Let us continue to investigate the life cycle of our volumes. We have seen that the volumes have been created automatically when the stateful set was created. The converse, however, is not true.
$ kubectl delete statefulset stateful-test statefulset.apps "stateful-test" deleted $ kubectl delete svc httpd-svc service "httpd-svc" deleted $ kubectl get pvc NAME STATUS VOLUME CAPACITY ACCESS MODES STORAGECLASS AGE my-pvc-stateful-test-0 Bound pvc-78bde820-53e0-11e9-b859-0afa21a383ce 1Gi RWO gp2 14m my-pvc-stateful-test-1 Bound pvc-8790edc9-53e0-11e9-b859-0afa21a383ce 1Gi RWO gp2 13m my-pvc-stateful-test-2 Bound pvc-974cc9fa-53e0-11e9-b859-0afa21a383ce 1Gi RWO gp2 13m
So the persistent volume claims (and the volumes) remain existent if the delete the stateful set. This seems to be a deliberate design decision to give the administrator a chance to copy or backup the data on the volumes even after the set has been deleted. To fully clean up the volumes, we therefore need to delete the PVCs manually. Fortunately, this can again be done using a label selector, in our case
kubectl delete pvc -l app=httpd
will do the trick. Note that it is even possible to reuse the PVCs – in fact, if you recreate the stateful set and the PVCs still exists, they will be reused and attached to the new pods.

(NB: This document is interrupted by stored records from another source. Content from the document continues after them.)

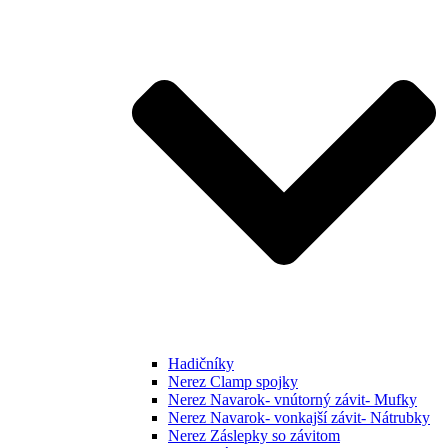
Hadičníky
Nerez Clamp spojky
Nerez Navarok- vnútorný závit- Mufky
Nerez Navarok- vonkajší závit- Nátrubky
Nerez Záslepky so závitom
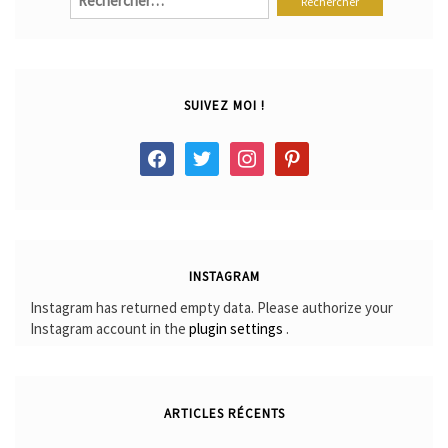
SUIVEZ MOI !
facebook
twitter
instagram
pinterest
INSTAGRAM
Instagram has returned empty data. Please authorize your
Instagram account in the
plugin settings
.
ARTICLES RÉCENTS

This completes our overview of stateful sets in Kubernetes. Running stateful applications in a distributed cloud environment is tricky, and there is much more that needs to be considered. To see a few examples, you might want to look at some of the examples which are part of the Kubernetes documentation, for instance the setup of a distributed key-value store like ZooKeeper. You might also want to learn about operators that provide application specific controller logic, for instance promoting a database replica to a master if the current master node goes down. For some additional considerations on running stateful applications on Kubernetes you might want to read this nice post that explains additional mechanisms like leader elections that are common ingredients for a stateful distributed application.